Prompt 1: Render lines from the records as a numbered list, leaving out blank lines. Begin at the line in the records that contains "[**HTML 和 CSS" and stop after the last line of the records.

Question

Le L be the set of all lines in a plane and R be the relation in L. defined as R = {(\(L_1, L_2\)): \(L_1\) is perpendicular to \(L_2\)} then R is:
A) Reflexive
B) Symmetric
C) Neither reflexive nor transitive
D) Transitive
E) Neither reflexive nor symmetric
Choose the correct answer from the options given below:

• A. B, C only
• B. A, D only
• C. C, D, E only
• D. E only

Answer 1

The Correct Option is A

To determine the nature of the relation \(R\), we need to evaluate whether it is reflexive, symmetric, or transitive. The relation is defined as \(R=\{(L_1,L_2) : L_1 \text{ is perpendicular to } L_2\}\).

Reflexive: A relation \(R\) is reflexive if every element is related to itself. For lines \(L_1\), to be reflexive, \(L_1\) must be perpendicular to itself. However, no line can be perpendicular to itself. Therefore, \(R\) is not reflexive.

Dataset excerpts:
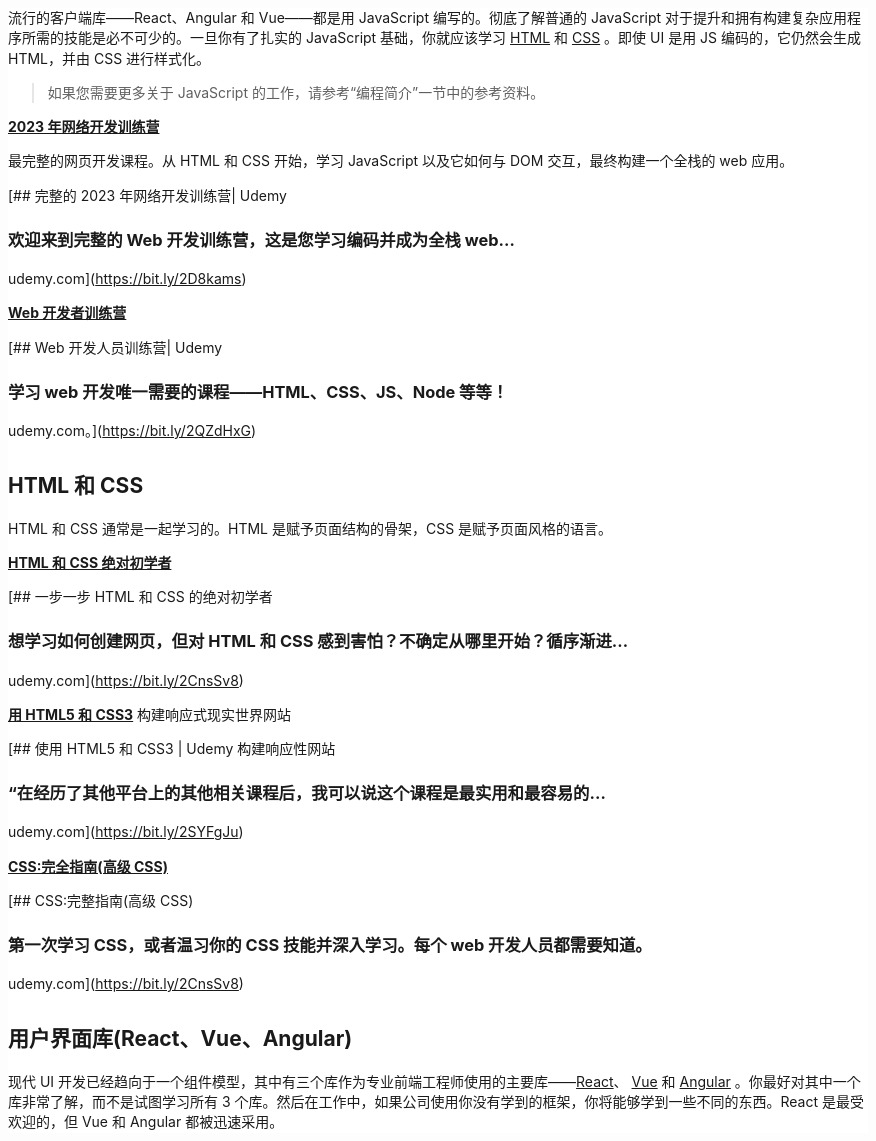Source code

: 流行的客户端库——React、Angular 和 Vue——都是用 JavaScript 编写的。彻底了解普通的 JavaScript 对于提升和拥有构建复杂应用程序所需的技能是必不可少的。一旦你有了扎实的 JavaScript 基础，你就应该学习 [HTML](https://gitconnected.com/learn/html-5) 和 [CSS](https://gitconnected.com/learn/css) 。即使 UI 是用 JS 编码的，它仍然会生成 HTML，并由 CSS 进行样式化。

> 如果您需要更多关于 JavaScript 的工作，请参考“编程简介”一节中的参考资料。

[**2023 年网络开发训练营**](https://bit.ly/2D8kams)

最完整的网页开发课程。从 HTML 和 CSS 开始，学习 JavaScript 以及它如何与 DOM 交互，最终构建一个全栈的 web 应用。

[](https://bit.ly/2D8kams) [## 完整的 2023 年网络开发训练营| Udemy

### 欢迎来到完整的 Web 开发训练营，这是您学习编码并成为全栈 web…

udemy.com](https://bit.ly/2D8kams) 

[**Web 开发者训练营**](https://bit.ly/2QZdHxG)

[](https://bit.ly/2QZdHxG) [## Web 开发人员训练营| Udemy

### 学习 web 开发唯一需要的课程——HTML、CSS、JS、Node 等等！

udemy.com。](https://bit.ly/2QZdHxG) 

## HTML 和 CSS

HTML 和 CSS 通常是一起学习的。HTML 是赋予页面结构的骨架，CSS 是赋予页面风格的语言。

[**HTML 和 CSS 绝对初学者**](https://bit.ly/2CnsSv8)

[](https://bit.ly/2CnsSv8) [## 一步一步 HTML 和 CSS 的绝对初学者

### 想学习如何创建网页，但对 HTML 和 CSS 感到害怕？不确定从哪里开始？循序渐进…

udemy.com](https://bit.ly/2CnsSv8) 

[**用 HTML5 和 CSS3**](https://bit.ly/2SYFgJu) 构建响应式现实世界网站

[](https://bit.ly/2SYFgJu) [## 使用 HTML5 和 CSS3 | Udemy 构建响应性网站

### “在经历了其他平台上的其他相关课程后，我可以说这个课程是最实用和最容易的…

udemy.com](https://bit.ly/2SYFgJu) 

[**CSS:完全指南(高级 CSS)**](https://bit.ly/2FBcQRA)

[](https://bit.ly/2CnsSv8) [## CSS:完整指南(高级 CSS)

### 第一次学习 CSS，或者温习你的 CSS 技能并深入学习。每个 web 开发人员都需要知道。

udemy.com](https://bit.ly/2CnsSv8) 

## 用户界面库(React、Vue、Angular)

现代 UI 开发已经趋向于一个组件模型，其中有三个库作为专业前端工程师使用的主要库——[React](https://gitconnected.com/learn/react)、 [Vue](https://gitconnected.com/learn/vue-js) 和 [Angular](https://gitconnected.com/learn/angular) 。你最好对其中一个库非常了解，而不是试图学习所有 3 个库。然后在工作中，如果公司使用你没有学到的框架，你将能够学到一些不同的东西。React 是最受欢迎的，但 Vue 和 Angular 都被迅速采用。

Prompt 2: Finish out the next part of the worked answer on the perpendicular-lines relation, picking up right after its last sentence.

Task output 1:
1. [**HTML 和 CSS 绝对初学者**](https://bit.ly/2CnsSv8)
2. [](https://bit.ly/2CnsSv8) [## 一步一步 HTML 和 CSS 的绝对初学者
3. ### 想学习如何创建网页，但对 HTML 和 CSS 感到害怕？不确定从哪里开始？循序渐进…
4. udemy.com](https://bit.ly/2CnsSv8) 
5. [**用 HTML5 和 CSS3**](https://bit.ly/2SYFgJu) 构建响应式现实世界网站
6. [](https://bit.ly/2SYFgJu) [## 使用 HTML5 和 CSS3 | Udemy 构建响应性网站
7. ### “在经历了其他平台上的其他相关课程后，我可以说这个课程是最实用和最容易的…
8. udemy.com](https://bit.ly/2SYFgJu) 
9. [**CSS:完全指南(高级 CSS)**](https://bit.ly/2FBcQRA)
10. [](https://bit.ly/2CnsSv8) [## CSS:完整指南(高级 CSS)
11. ### 第一次学习 CSS，或者温习你的 CSS 技能并深入学习。每个 web 开发人员都需要知道。
12. udemy.com](https://bit.ly/2CnsSv8) 
13. ## 用户界面库(React、Vue、Angular)
14. 现代 UI 开发已经趋向于一个组件模型，其中有三个库作为专业前端工程师使用的主要库——[React](https://gitconnected.com/learn/react)、 [Vue](https://gitconnected.com/learn/vue-js) 和 [Angular](https://gitconnected.com/learn/angular) 。你最好对其中一个库非常了解，而不是试图学习所有 3 个库。然后在工作中，如果公司使用你没有学到的框架，你将能够学到一些不同的东西。React 是最受欢迎的，但 Vue 和 Angular 都被迅速采用。

Task output 2:
Symmetric: A relation \(R\) is symmetric if whenever \((L_1, L_2) \in R\), then \((L_2, L_1) \in R\). If \(L_1 \perp L_2\), then \(L_2 \perp L_1\). Thus, if one line is perpendicular to another, the reverse is also true. Therefore, \(R\) is symmetric.

Transitive: A relation \(R\) is transitive if whenever \((L_1, L_2) \in R\) and \((L_2, L_3) \in R\), then \((L_1, L_3) \in R\). If \(L_1 \perp L_2\) and \(L_2 \perp L_3\), there is no guarantee that \(L_1\) is perpendicular to \(L_3\). Therefore, \(R\) is not transitive.

Therefore, the relation \(R\) is symmetric but neither reflexive nor transitive.
Correct answer: B, C only.